How mortgages have changedIf you’re like millions of Canadians, you’re busy paying down your mortgage. It could take 25 years or so, but it can be a great way to accumulate personal wealth, especially if house prices rise. However, with changes to mortgages in recent years, it’s important to understand just how they are different if you want to fully benefit from your home’s potential to build your personal wealth over the long term, rather than your debt.

Today, to finance your house most banks will offer you a readvanceable mortgage if you have a down payment of 20 per cent or more. It combines a traditional mortgage with a home equity line of credit (HELOC). There’s a big difference between these two forms of debt.
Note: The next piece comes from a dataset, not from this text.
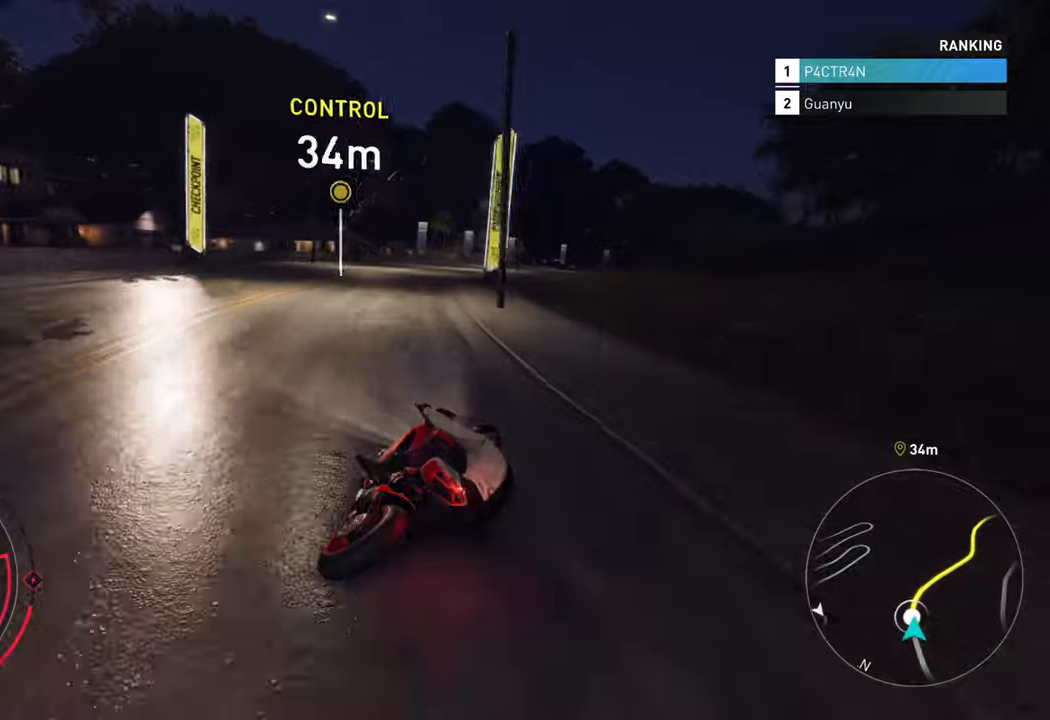
{"buttons": ["R2"], "left_stick": "up-right", "right_stick": "center", "events": []}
First, your mortgage debt only goes one way — down — because you must make regular payments against both the interest and the principal borrowed. This increases the equity you have in your home, meaning the difference between what you still owe and the value of your home.

But as you pay down your mortgage, a HELOC lets you borrow against your growing equity as part of your mortgage. Unlike your mortgage, you only have to make regular payments against the interest. You can ignore the principal until you sell the house. This short-term credit advantage can mean a long-term debt problem.

With flexible repayment terms, low interest rates and a credit limit that rises with your equity, a HELOC can be used to pay off other, higher-interest debt or home renovations.

But would a HELOC tempt you to use your home like an ATM? Mounting HELOC debt could put you at increased risk if you lose your job, get sick or injured, interest rates go up or your home decreases in value. If it consumes too much of your equity, you might end up owing more than your home is worth, lose your home or have to sell it to pay down your debt.

To use this borrowing tool wisely, stick to a plan to pay it off fully and avoid continually borrowing against your home equity.